- [TEXTO PROPORCIONADO]:
● ● ● ● ● ● ●

EDUARDO GARCÍA PEREGRÍN

Catedrático de la Universidad y Académico

El domingo de Resurrección 10 de abril de 1955 moría en Nueva York el insigne jesuita Pierre Teilhard de Chardin, a punto de cumplir los 74 años de una vida entregada a la Geología y a la Teología. Unos pocos días antes de su muerte había comentado a uno de sus familiares que le gustaría morir el domingo de Resurrección… y la premonición se cumplió. Al cumplirse ahora el sesenta aniversario de su muerte, sirvan estas líneas como homenaje a un hombre que supo unir una vida dedicada a la investigación con un proceso continuo de crecimiento en la fe; un hombre en el que confluyeron un profundo espíritu científico y religioso, que le llevó a escribir, sólo tres días antes de su muerte, el resumen de su pensamiento: «Cosmos = Cosmogénesis → Biogénesis → Noogénesis → Cristogénesis». La repetición del sufijo génesis tiende a indicar que, para él, el cosmos es un proceso en constante evolución, centrado en el Hombre (noogénesis) pero atraído por Cristo, el punto Omega, el Dios de hacia delante, y no sólo el Dios de hacia arriba.

● ● ● ● ● ● ●

(Registros de una colección de datos)
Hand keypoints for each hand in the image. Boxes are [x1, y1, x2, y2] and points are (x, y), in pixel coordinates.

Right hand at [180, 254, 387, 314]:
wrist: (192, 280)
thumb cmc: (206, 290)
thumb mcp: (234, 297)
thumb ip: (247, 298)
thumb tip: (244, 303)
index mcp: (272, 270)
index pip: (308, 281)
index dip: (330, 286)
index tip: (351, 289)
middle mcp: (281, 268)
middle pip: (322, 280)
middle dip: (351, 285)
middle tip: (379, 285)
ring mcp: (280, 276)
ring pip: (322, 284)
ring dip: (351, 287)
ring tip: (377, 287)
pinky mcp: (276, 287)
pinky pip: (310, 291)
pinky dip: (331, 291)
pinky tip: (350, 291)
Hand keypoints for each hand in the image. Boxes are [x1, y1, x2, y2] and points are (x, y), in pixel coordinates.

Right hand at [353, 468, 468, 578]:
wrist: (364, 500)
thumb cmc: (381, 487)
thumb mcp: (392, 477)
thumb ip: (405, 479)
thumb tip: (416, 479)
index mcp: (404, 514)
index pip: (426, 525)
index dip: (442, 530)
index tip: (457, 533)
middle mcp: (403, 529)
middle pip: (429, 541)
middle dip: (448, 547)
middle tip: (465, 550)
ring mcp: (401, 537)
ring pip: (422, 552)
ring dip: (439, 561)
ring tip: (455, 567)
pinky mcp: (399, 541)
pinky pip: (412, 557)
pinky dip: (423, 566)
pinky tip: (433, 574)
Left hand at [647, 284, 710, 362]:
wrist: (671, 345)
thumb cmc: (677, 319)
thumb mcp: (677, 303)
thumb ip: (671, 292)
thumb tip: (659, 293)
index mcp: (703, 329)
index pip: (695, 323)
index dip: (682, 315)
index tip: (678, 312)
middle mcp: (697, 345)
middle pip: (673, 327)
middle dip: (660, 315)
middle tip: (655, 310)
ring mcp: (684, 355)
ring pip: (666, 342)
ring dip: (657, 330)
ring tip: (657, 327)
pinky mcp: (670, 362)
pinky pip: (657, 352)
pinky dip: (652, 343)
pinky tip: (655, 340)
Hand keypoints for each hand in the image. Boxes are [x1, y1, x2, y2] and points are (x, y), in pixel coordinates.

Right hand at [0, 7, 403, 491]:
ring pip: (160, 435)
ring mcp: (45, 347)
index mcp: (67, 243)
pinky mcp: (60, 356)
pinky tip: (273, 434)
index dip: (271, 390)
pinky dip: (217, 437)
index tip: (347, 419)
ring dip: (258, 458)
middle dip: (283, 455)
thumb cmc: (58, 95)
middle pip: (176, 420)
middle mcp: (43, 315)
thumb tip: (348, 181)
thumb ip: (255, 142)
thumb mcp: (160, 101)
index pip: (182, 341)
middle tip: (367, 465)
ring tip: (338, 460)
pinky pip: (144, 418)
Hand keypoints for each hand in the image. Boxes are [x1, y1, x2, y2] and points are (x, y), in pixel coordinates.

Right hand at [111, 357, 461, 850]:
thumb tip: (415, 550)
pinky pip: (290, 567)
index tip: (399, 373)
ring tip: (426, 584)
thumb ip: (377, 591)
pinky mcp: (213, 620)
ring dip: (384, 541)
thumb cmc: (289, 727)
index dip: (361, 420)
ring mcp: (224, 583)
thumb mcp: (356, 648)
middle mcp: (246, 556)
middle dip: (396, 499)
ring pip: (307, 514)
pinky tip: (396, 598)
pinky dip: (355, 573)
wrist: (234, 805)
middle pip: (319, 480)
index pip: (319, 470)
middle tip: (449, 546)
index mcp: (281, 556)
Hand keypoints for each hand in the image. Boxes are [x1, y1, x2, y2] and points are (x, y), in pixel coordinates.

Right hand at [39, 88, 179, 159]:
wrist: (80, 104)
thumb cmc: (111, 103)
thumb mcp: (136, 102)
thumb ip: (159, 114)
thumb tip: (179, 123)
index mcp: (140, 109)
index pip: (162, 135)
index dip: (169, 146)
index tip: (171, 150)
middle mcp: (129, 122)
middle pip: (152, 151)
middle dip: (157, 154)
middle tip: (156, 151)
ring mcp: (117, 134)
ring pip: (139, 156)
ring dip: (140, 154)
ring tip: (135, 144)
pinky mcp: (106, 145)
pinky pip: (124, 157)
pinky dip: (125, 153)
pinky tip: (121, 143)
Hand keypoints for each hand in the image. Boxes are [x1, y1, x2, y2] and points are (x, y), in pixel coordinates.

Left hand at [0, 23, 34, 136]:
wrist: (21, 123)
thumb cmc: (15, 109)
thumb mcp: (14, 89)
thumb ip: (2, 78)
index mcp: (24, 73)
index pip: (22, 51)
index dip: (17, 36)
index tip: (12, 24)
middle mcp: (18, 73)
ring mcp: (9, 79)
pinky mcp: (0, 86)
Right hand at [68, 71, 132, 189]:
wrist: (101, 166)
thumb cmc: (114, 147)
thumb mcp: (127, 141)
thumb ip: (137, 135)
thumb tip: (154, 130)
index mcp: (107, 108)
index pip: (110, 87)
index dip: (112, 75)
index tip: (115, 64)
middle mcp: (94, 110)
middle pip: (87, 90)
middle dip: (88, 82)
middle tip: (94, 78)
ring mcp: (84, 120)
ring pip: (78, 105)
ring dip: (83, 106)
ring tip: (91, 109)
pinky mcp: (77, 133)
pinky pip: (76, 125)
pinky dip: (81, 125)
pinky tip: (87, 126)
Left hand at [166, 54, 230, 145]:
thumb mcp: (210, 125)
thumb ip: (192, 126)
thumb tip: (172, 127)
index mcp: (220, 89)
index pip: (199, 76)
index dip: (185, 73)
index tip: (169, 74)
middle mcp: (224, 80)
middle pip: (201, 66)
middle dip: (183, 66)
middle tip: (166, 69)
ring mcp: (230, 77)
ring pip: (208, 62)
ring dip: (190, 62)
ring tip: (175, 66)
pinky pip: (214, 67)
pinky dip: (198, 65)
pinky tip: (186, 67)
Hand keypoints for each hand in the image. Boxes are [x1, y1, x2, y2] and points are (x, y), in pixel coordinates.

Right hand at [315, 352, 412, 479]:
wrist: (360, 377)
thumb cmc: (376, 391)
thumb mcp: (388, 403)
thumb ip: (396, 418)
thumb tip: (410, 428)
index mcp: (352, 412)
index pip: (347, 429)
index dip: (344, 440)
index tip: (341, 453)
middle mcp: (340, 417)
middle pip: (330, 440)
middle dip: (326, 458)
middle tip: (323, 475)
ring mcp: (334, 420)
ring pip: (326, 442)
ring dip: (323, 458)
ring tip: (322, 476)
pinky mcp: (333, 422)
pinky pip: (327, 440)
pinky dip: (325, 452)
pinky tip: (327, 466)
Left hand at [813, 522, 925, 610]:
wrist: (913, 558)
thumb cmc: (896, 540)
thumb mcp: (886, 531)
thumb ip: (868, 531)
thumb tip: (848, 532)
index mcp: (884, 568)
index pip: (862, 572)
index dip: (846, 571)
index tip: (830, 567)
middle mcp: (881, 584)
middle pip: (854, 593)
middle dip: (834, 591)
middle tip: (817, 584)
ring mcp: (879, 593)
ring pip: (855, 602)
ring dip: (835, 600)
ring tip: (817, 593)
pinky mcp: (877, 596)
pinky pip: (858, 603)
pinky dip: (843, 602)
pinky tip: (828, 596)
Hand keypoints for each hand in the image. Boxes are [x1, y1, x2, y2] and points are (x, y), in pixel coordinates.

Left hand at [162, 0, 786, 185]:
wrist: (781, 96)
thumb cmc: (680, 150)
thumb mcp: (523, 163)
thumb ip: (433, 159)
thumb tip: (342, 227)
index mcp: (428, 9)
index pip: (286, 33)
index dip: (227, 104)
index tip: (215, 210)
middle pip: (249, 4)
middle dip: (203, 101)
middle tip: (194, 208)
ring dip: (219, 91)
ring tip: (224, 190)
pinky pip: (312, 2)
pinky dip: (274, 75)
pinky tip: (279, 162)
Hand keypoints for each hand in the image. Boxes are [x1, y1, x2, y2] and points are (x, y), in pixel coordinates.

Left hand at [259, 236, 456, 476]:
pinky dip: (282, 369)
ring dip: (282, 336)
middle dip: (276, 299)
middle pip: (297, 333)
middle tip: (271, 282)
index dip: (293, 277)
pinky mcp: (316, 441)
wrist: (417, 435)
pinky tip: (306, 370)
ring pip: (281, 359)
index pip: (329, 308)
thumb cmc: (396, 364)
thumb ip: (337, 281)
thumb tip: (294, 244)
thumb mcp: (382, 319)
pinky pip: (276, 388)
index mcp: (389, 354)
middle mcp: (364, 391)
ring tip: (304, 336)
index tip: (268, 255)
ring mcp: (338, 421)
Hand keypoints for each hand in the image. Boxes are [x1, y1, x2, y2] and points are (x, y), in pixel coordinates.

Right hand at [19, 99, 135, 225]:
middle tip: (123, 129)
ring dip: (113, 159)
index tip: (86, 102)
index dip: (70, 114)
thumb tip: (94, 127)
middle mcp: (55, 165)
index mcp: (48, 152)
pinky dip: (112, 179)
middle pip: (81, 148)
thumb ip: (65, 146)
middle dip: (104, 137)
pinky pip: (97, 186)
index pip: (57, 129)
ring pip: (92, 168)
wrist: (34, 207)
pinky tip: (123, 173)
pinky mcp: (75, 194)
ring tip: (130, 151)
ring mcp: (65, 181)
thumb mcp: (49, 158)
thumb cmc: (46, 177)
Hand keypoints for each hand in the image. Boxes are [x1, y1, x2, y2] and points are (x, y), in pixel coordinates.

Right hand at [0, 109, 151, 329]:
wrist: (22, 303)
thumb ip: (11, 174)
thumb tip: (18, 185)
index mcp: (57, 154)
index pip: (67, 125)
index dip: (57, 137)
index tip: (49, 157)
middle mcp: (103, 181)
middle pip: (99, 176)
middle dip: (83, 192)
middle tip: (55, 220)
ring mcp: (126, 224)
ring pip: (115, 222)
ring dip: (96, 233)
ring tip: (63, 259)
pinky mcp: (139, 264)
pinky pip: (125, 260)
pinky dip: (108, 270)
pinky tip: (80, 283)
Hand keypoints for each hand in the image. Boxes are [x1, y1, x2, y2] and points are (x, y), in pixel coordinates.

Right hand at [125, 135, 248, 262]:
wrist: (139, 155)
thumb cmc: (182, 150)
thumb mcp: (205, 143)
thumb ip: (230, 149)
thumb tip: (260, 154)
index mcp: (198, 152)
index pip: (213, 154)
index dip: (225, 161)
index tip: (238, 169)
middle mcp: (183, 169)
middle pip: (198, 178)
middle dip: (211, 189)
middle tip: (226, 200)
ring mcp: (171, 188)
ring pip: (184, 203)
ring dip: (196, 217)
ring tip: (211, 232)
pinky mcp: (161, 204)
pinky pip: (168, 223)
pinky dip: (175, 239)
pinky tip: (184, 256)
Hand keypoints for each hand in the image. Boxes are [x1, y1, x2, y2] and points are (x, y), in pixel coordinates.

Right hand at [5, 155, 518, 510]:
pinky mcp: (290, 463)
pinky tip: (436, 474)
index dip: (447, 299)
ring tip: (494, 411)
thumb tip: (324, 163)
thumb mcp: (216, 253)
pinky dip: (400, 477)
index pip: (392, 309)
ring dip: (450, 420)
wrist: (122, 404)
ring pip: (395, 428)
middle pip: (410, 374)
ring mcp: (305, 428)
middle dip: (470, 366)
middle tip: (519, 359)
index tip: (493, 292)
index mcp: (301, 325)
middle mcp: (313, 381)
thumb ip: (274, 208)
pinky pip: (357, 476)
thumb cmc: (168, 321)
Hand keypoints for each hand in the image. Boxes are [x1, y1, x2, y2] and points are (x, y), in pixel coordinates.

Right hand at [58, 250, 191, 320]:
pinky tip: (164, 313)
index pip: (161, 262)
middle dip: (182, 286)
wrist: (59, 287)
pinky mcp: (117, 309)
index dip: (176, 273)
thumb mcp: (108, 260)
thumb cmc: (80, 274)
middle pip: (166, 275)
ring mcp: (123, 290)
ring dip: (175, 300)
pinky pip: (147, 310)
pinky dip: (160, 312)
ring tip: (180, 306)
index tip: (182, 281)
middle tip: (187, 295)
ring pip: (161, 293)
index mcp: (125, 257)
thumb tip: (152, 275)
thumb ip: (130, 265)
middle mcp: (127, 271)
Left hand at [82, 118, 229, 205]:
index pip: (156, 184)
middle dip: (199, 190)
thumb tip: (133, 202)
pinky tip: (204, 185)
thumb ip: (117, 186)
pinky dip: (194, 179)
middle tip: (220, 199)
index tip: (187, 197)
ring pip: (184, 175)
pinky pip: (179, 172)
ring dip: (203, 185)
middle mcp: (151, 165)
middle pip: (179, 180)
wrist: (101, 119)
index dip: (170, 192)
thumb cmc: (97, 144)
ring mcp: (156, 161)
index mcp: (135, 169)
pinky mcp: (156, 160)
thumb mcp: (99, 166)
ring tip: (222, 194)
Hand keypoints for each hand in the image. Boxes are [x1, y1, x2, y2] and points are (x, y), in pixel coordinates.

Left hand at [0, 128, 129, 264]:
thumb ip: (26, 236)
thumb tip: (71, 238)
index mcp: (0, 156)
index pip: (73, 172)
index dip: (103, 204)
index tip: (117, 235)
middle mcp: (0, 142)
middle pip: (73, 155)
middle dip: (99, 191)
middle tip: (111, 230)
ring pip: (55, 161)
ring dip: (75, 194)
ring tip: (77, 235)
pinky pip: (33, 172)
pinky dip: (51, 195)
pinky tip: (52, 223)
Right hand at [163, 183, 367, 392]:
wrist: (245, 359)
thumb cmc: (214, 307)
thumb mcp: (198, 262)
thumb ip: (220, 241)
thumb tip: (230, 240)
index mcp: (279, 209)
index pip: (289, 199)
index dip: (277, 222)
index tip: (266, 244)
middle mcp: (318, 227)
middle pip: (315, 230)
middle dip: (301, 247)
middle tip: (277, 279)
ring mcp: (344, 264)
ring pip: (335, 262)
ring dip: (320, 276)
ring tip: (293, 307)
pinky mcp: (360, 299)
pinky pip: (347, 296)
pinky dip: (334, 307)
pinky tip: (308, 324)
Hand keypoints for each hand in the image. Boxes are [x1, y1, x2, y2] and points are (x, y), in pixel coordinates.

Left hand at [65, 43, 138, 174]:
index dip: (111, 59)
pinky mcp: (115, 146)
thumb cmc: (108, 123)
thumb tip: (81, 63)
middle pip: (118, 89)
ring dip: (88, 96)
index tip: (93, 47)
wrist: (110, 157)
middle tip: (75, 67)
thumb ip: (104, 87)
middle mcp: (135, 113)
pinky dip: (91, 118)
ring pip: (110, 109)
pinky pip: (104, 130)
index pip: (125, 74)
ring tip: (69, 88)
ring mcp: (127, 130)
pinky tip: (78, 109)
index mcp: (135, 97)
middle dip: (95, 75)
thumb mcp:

● ● ● ● ● ● ●

- [REQUISITOS DE LAS TAREAS]:
a) Según el texto sobre Teilhard de Chardin, ¿en qué ciudad murió?
b) Enumera todos los términos con el sufijo «génesis» que figuran en la fórmula con la que el texto sobre Teilhard de Chardin resume su pensamiento.
c) Indica si cada afirmación concuerda con el texto sobre Teilhard de Chardin: (i) murió un domingo de Resurrección; (ii) escribió el resumen de su pensamiento una semana antes de morir; (iii) murió después de cumplir los 74 años.
El listado procede de una fuente distinta a la del texto.

- [SOLUCIONES]:
a) En Nueva York.

b) Cosmogénesis, Biogénesis, Noogénesis, Cristogénesis.

c)
(i) Sí: «El domingo de Resurrección 10 de abril de 1955 moría en Nueva York».
(ii) No: «sólo tres días antes de su muerte».
(iii) No: «a punto de cumplir los 74 años».